▸ **Assigned task 1**: Pull out everything in the account of the Maluku terrorist attacks from "My first memory" down to "terrorized innocent civilians.", copying it verbatim.
▸ **Assigned task 2**: Write the next part of the memoir about the Maluku terrorist attacks, picking up after its final sentence.

My first memory of terror is hearing on the radio news that terrorists had hijacked a train in The Netherlands and executed the train driver and crew. A few minutes later, the broadcast was interrupted again to announce that the terrorists had also occupied a school and had taken the staff and children hostage. Terrorists from Maluku, now part of Indonesia. Actually, the terrorists were Dutch citizens, second generation immigrants from Maluku. In their eyes they were freedom fighters who wanted to achieve the independence from Indonesia for Maluku that was promised their parents and ancestors by the Dutch Government. But for us, they were terrorists, cowards who killed and terrorized innocent civilians.

▸ **Listed entries**:

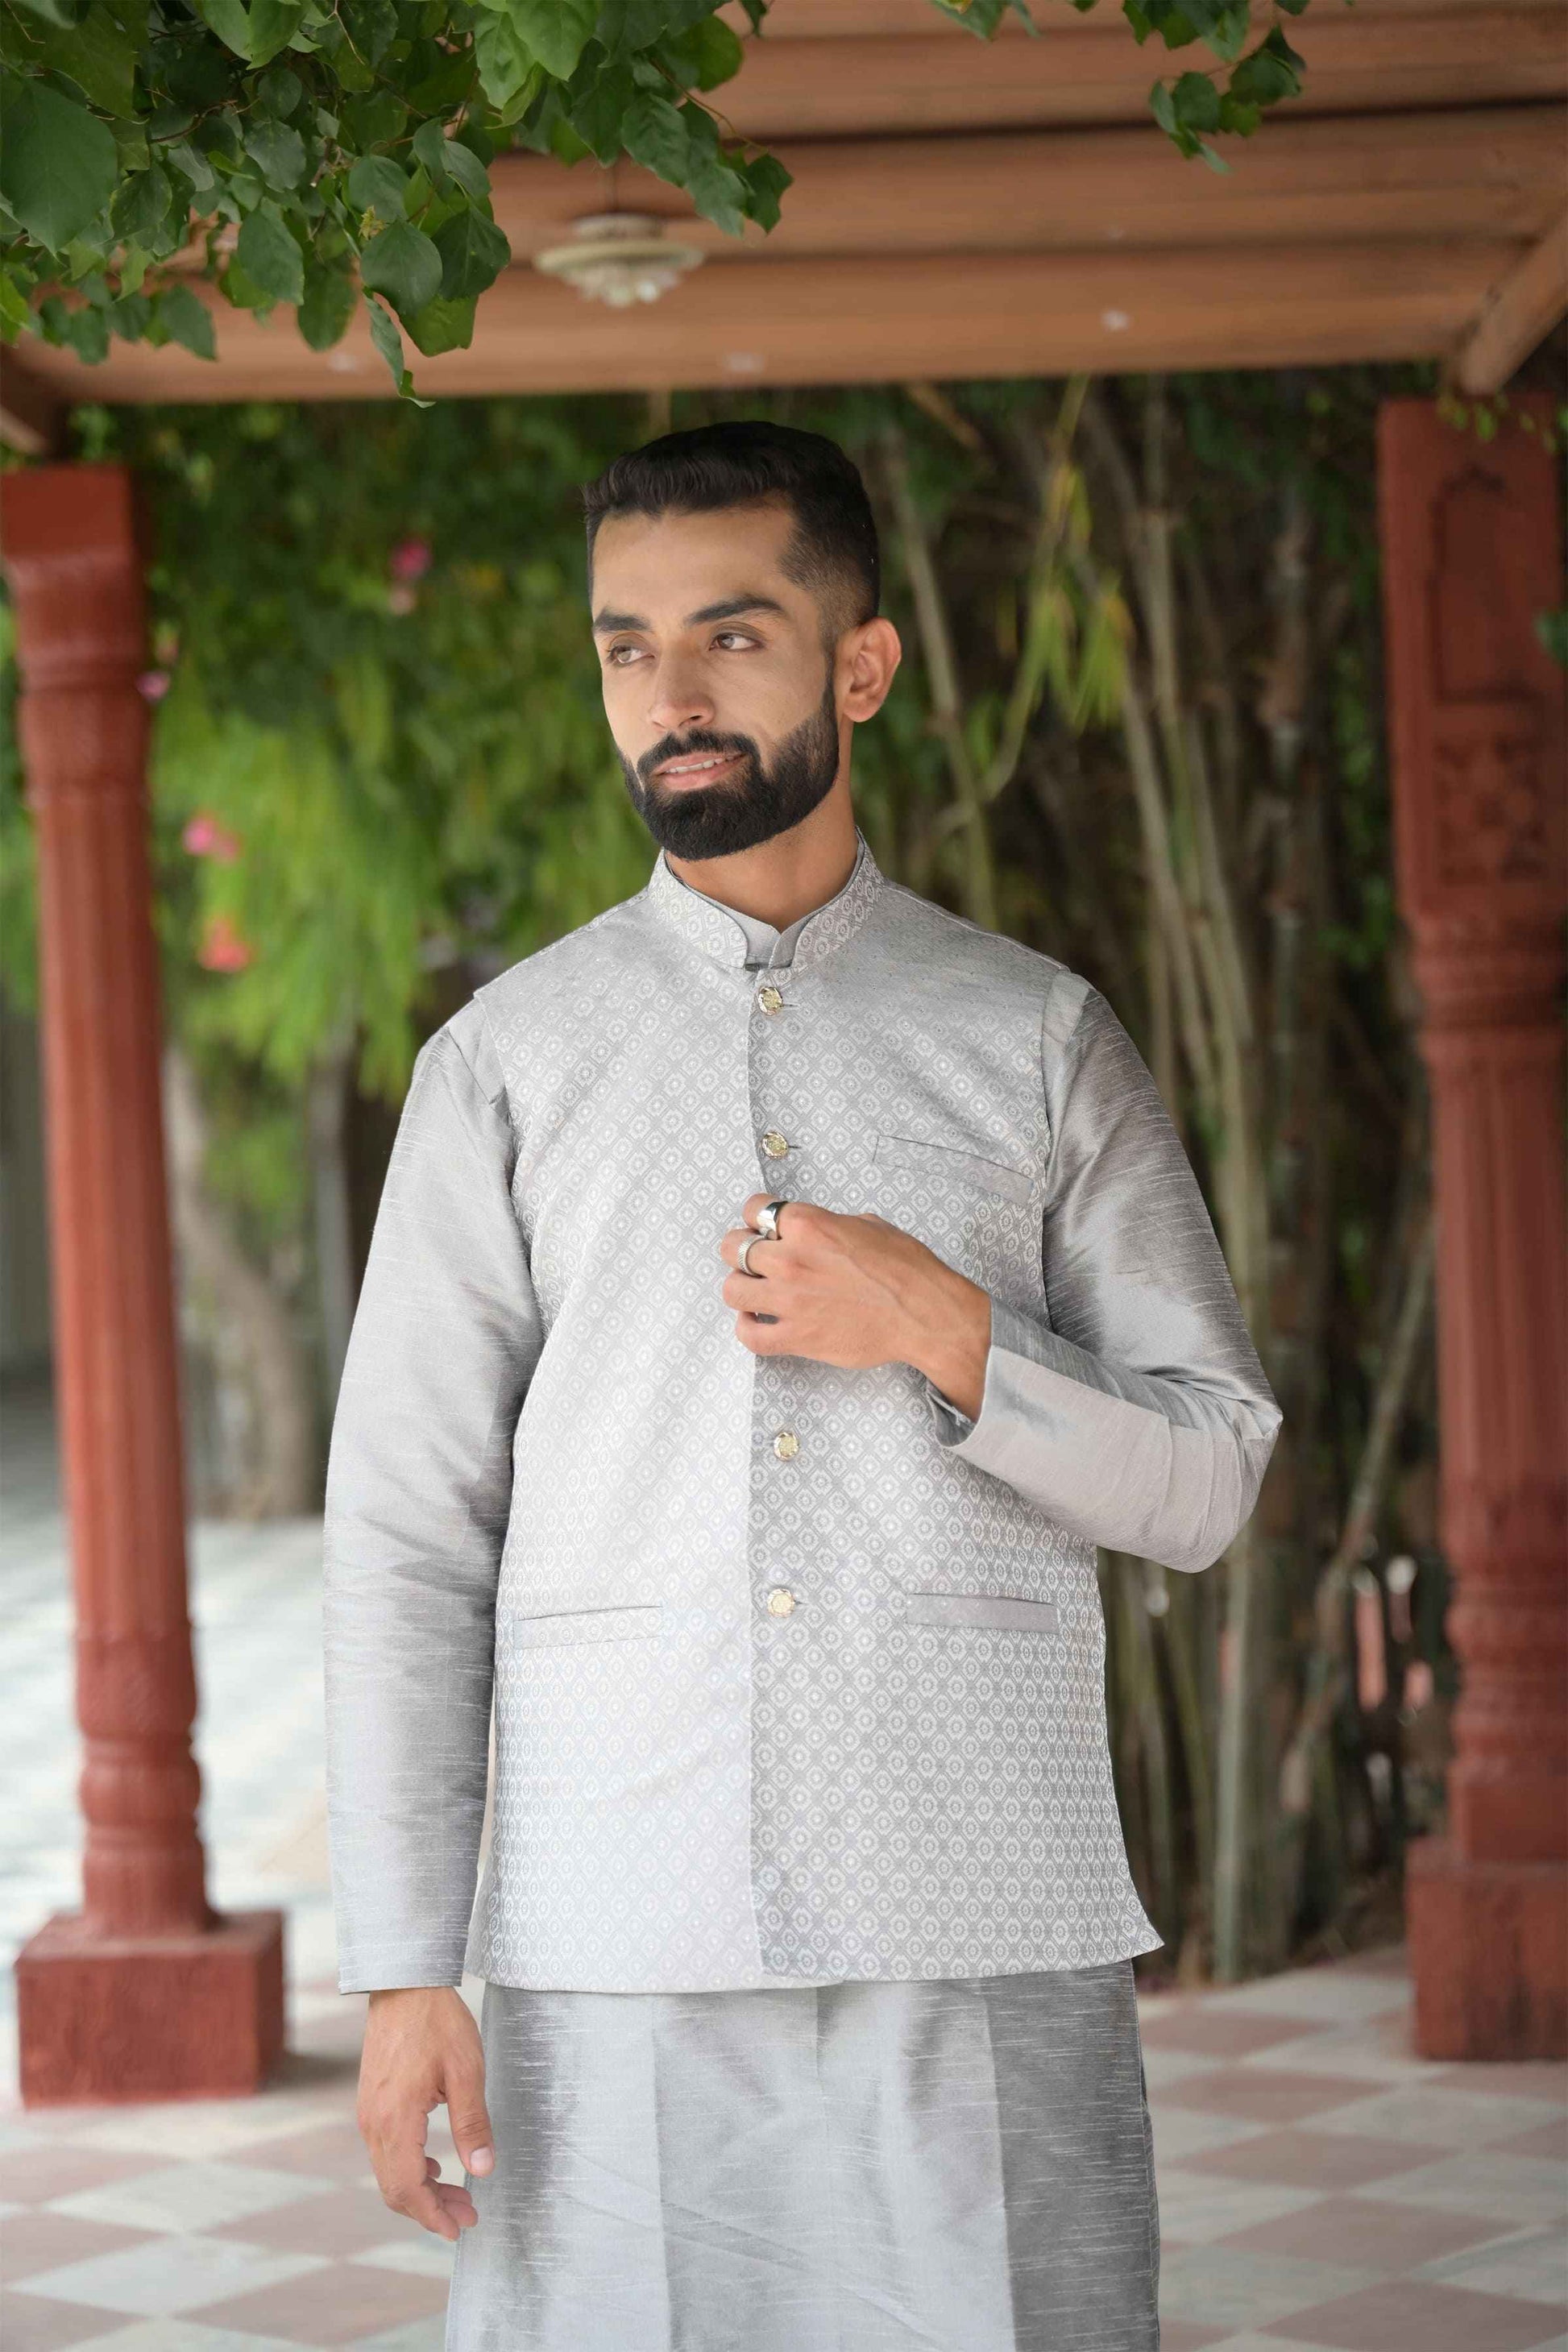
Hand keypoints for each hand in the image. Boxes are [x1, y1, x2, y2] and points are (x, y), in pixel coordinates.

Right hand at [357, 1986, 493, 2240]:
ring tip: (458, 2194)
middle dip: (431, 2209)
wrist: (404, 1983)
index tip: (459, 2229)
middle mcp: (374, 2123)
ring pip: (389, 2171)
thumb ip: (472, 2123)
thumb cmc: (437, 2022)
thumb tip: (481, 2171)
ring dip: (422, 2189)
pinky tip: (436, 2164)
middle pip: (395, 2187)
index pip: (407, 2187)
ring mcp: (368, 2113)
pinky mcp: (372, 2103)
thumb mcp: (466, 2071)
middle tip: (467, 2216)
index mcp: (395, 2119)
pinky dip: (409, 2168)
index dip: (432, 2215)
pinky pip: (385, 2151)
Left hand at [718, 1193, 991, 1419]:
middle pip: (733, 1248)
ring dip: (741, 1287)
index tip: (764, 1229)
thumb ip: (827, 1225)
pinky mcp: (796, 1337)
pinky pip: (749, 1335)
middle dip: (742, 1250)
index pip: (753, 1209)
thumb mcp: (866, 1224)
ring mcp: (789, 1300)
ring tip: (756, 1291)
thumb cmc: (905, 1268)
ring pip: (732, 1290)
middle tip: (756, 1261)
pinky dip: (746, 1328)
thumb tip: (812, 1231)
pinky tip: (757, 1321)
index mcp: (808, 1224)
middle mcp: (791, 1259)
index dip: (757, 1218)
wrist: (923, 1313)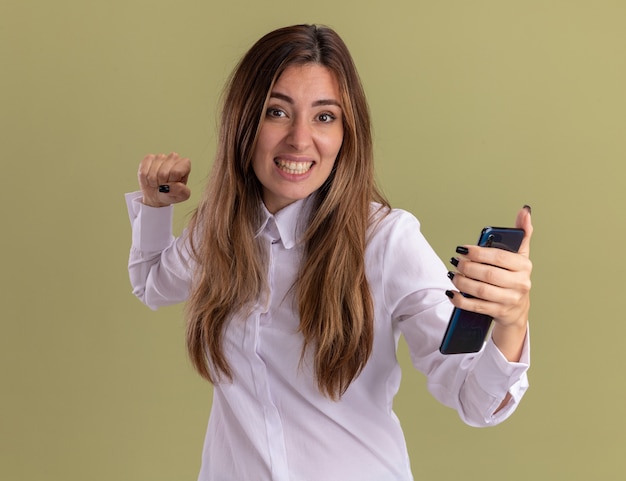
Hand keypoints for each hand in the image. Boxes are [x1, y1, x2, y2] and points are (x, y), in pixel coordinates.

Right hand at [137, 152, 190, 206]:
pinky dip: (145, 180)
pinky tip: (150, 179)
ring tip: (158, 183)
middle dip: (162, 184)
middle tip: (164, 185)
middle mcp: (173, 157)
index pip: (176, 172)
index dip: (172, 182)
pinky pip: (143, 172)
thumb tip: (172, 186)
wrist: (158, 194)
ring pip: (152, 173)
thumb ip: (181, 191)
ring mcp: (160, 157)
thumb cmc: (172, 193)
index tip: (172, 185)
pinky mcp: (148, 158)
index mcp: (184, 164)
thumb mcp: (181, 196)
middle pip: (163, 173)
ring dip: (154, 182)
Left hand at [447, 206, 532, 359]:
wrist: (516, 309)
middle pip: (489, 274)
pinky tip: (451, 293)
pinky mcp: (500, 313)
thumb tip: (525, 210)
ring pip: (481, 291)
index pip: (499, 257)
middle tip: (455, 261)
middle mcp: (520, 283)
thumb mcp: (521, 255)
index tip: (463, 248)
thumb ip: (522, 233)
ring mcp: (511, 300)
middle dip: (468, 267)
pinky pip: (477, 306)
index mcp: (524, 266)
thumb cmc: (514, 277)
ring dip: (462, 282)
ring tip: (452, 274)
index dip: (479, 252)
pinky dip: (461, 300)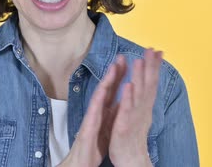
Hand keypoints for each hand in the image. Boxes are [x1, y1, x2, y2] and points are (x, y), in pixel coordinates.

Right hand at [59, 49, 162, 166]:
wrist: (81, 163)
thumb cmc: (94, 146)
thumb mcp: (107, 126)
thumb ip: (112, 112)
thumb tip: (121, 102)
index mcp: (105, 111)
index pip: (115, 90)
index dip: (122, 75)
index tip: (131, 61)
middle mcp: (98, 111)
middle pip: (108, 88)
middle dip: (115, 71)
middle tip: (122, 55)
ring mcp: (92, 117)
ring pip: (100, 94)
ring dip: (107, 80)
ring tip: (114, 66)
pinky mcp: (88, 126)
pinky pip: (94, 111)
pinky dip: (99, 98)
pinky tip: (104, 89)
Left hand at [108, 49, 161, 166]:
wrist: (131, 159)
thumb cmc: (133, 136)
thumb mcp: (139, 113)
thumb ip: (142, 96)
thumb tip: (145, 81)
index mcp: (144, 105)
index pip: (151, 82)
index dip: (154, 67)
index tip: (157, 50)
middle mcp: (142, 110)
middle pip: (148, 85)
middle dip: (149, 67)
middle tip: (152, 50)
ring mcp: (134, 117)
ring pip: (138, 95)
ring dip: (139, 77)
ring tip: (140, 62)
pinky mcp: (125, 126)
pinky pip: (126, 110)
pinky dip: (128, 98)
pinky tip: (129, 86)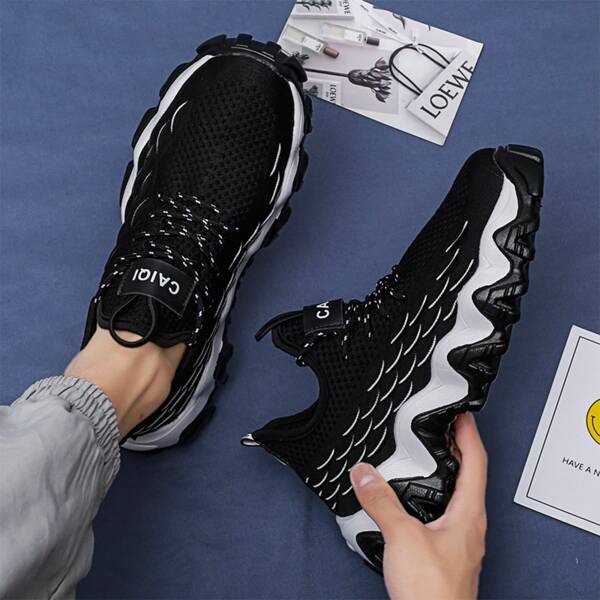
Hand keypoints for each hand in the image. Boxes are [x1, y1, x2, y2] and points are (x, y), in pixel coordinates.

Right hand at [350, 413, 486, 599]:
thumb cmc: (433, 593)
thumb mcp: (402, 537)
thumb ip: (381, 501)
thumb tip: (364, 473)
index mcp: (468, 514)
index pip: (477, 462)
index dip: (469, 434)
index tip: (463, 414)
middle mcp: (469, 525)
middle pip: (470, 476)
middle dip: (458, 450)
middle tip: (445, 430)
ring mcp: (460, 540)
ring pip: (458, 496)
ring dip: (448, 473)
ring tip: (432, 458)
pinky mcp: (447, 553)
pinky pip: (445, 514)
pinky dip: (434, 496)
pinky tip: (417, 501)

▸ **Final answer 1**:
My first memory of terror is hearing on the radio news that terrorists had hijacked a train in The Netherlands and executed the train driver and crew. A few minutes later, the broadcast was interrupted again to announce that the terrorists had also occupied a school and had taken the staff and children hostage. Terrorists from Maluku, now part of Indonesia. Actually, the terrorists were Dutch citizens, second generation immigrants from Maluku. In their eyes they were freedom fighters who wanted to achieve the independence from Indonesia for Maluku that was promised their parents and ancestors by the Dutch Government. But for us, they were terrorists, cowards who killed and terrorized innocent civilians.

▸ **Final answer 2**:
I remember looking at my shocked mother when we heard the news and the first thing she said was “call Milly and ask if she is ok”. Milly was my school time girlfriend and my mama liked her a lot. Milly was proud Maluku, just like her parents and grandparents. I called Milly’s home but there was no answer. I called again, no answer. When dialing again, my mother told me to stop wasting time and just go to her house. My mother really liked Milly and was obviously worried about her. So was I! So I jumped on my bike and drove over as fast as I could. The curtains were closed, very odd for the middle of the day. I rang the doorbell, nobody responded. I rang again, still nobody. I opened the mail opening in the door and shouted through “It is me, open the door please”. “Go to the backdoor” was the whispered response from her mother. Through the backdoor I went into a dark house and got more and more worried with every step into the darkness. I started to wonder what was going on, was her brother involved in this? Maybe her uncle? What was going on here, why sit in the dark in the middle of the day? “We are afraid people will attack us for what is happening…” and the look on her mother’s face was even more impressing me than her words. The whole family was there. Her brother, her uncle and aunt, her grandparents. In the dark, the curtains closed, silent.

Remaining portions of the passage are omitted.